Dziennik "Frankfurter Allgemeine Zeitung" ocenił jako "niepewne", czy Belka sprawować będzie urząd premiera jedynie jako "prowizoryczna postać" do czasu przyśpieszonych wyborów, czy też otrzyma szansę rządzenia do końca upływającej w przyszłym roku kadencji. "Od tego będzie zależało, czy rozpocznie się wreszcie realizacja polityki reform, opracowanej przez ministra gospodarki i spraw socjalnych Hausnera i popieranej przez międzynarodowe organizacje finansowe, i czy polityka ta zacznie przynosić pierwsze rezultaty" - czytamy w "FAZ".

"FAZ" ostrzega przed skutkami przyśpieszonych wyborów parlamentarnych twierdząc, że przyniosłyby one zwycięstwo nie Platformie Obywatelskiej czy PiS-owi, lecz Samoobronie Andrzeja Leppera. Samoobrona pracuje nad sojuszem z "narodowokatolickimi wrogami Europy" zgromadzonymi wokół Romana Giertycha oraz z partią chłopską PSL - przypomina gazeta i dodaje: program Leppera doprowadziłby Polskę "bardzo szybko" do kryzysu gospodarczego.
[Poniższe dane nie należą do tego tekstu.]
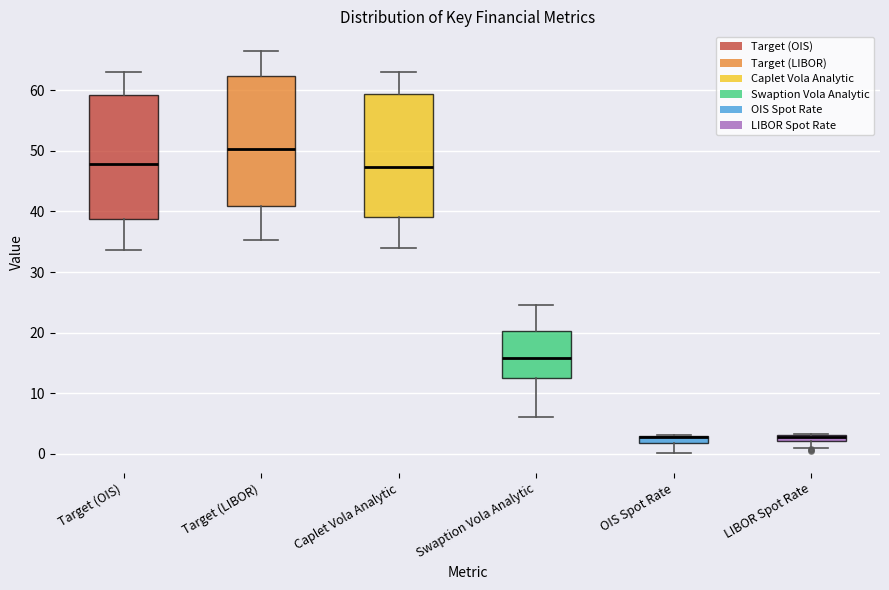

Where does the lower whisker of the box for Target (OIS) end on the y-axis? The values are not printed on the chart, so give them approximately, as read against the axis.

34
Niepewna sytuacja polityczna nie stwarza dobrych warunków dla pierwszych kroków Polski w Unii Europejskiej. Ten start jest i tak "niełatwy" z powodu niedawnych konfliktów, które pogorszyły stosunki Polski z częścią członków Unii. Konsekwencje sporów z Francją i Niemcami o interwencję w Iraku oraz europejską konstytucję są nadal widoczne - ocenia "FAZ". W końcowej fazie rozmów polskie władze i komentatorzy uczynili z UE opanowane przez Niemcy i Francję "stowarzyszenie, które chciało oszukać biednych Polaków". Powrót Polski do Europy, który jest historią sukcesu, przedstawiano jako "historię polskich cierpień"
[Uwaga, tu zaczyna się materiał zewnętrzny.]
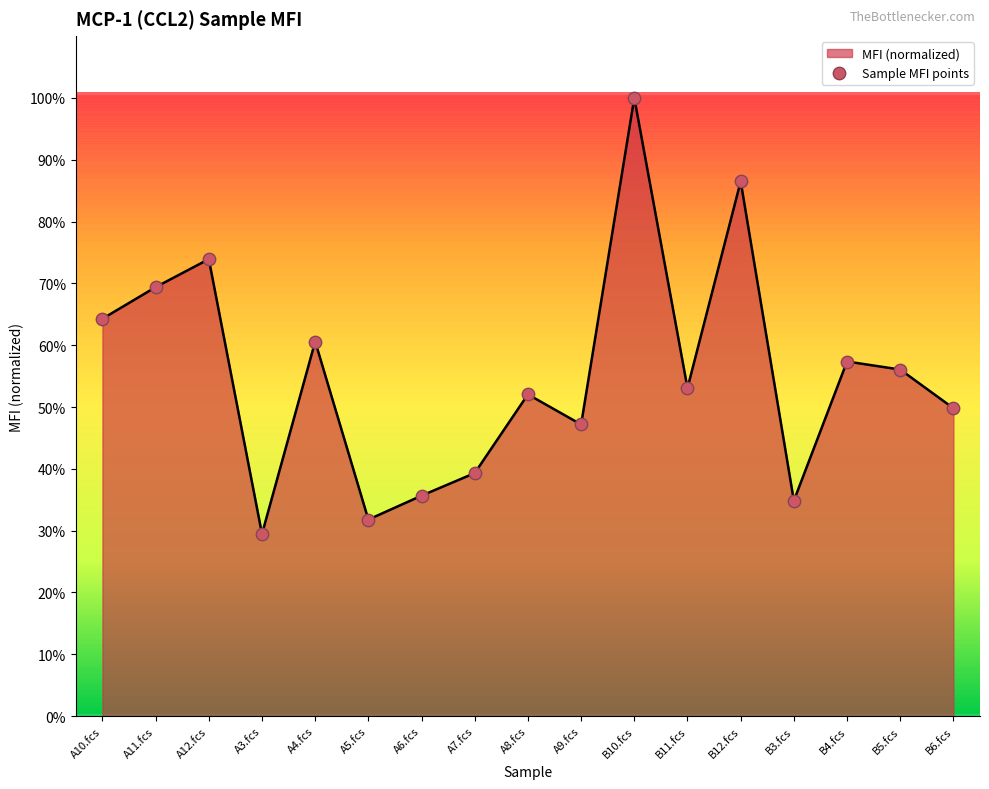

Between A11.fcs and B4.fcs, which is larger?

A11.fcs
"To nie przypadek, że Polska sprawia wrażenie izolowanej w UE, szczególnie od czasu, kiedy Hiszpania odeszła od wspólnego stanowiska w polityce wobec Iraku i w sprawie europejskiego Traktatu Konstytucyjnego" - zauważył komentator. "Warszawa nie znalazła dotychczas czasu na wypracowanie propozycji swojej europejskiej polityki oraz na znalezienie sprzymierzeńców dla realizacji tej polityki. Partnerzy Warszawy nie wiedzą tak naprawdę, jakiej Unii chce Polska i do jakiego miejsca w UE dąży. Zarówno dla Unii, jak też dla Polski milczenie jest stanem, którego nie można długo utrzymywać" - pisze w konkluzji "FAZ".

Dziennik kręgów gospodarczych "Handelsblatt" przytacza opinię Belki: "Jeżeli parlament chce przyśpieszonych wyborów, to musimy się na to nastawić". Polski premier powiedział gazecie, że "nie jest pewien, czy uda się mu uzyskać parlamentarną większość". Redakcja podkreśla, że nowy rząd będzie chciał przede wszystkim ograniczyć bezrobocie oraz zmodernizować służbę zdrowia.
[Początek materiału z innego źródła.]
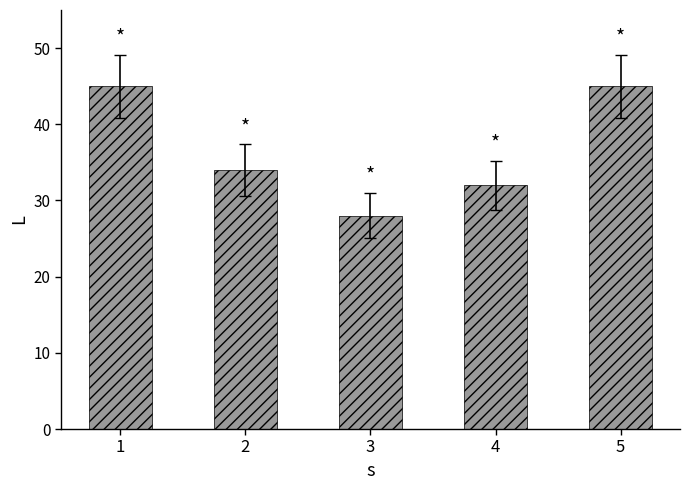

How many categories are shown in the chart?

5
"Tagesspiegel" wybija na czołówkę, że nowy premier zamierza uzdrowić budżet państwa. "Miller pozostawia swemu następcy trudny spadek" - zauważa komentator wskazując na 20-proc. bezrobocie oraz fakt, że poparcie dla partii eurosceptycznych wzrosło w Polsce do prawie 40%.

"Sueddeutsche Zeitung" zamieszcza sylwetkę nowej wicepremier Izabeli Jarugi-Nowackiej. Warszawski korespondent gazety zauważa, że jej obecność w rządzie może doprowadzić do napięć, ponieważ politycznie Belka i nowa wicepremier "nie bardzo do siebie pasują". "Belka opowiada się za neoliberalną polityką gospodarczą, za globalizacją oraz sojuszem z USA w konflikcie irackim. Izabela Jaruga-Nowacka reprezentuje klasyczne lewicowe stanowisko: jest przeciwna cięciom wydatków socjalnych, wyraża sympatię dla przeciwników globalizacji i domagała się dotychczas wycofania polskiego kontyngentu z Iraku".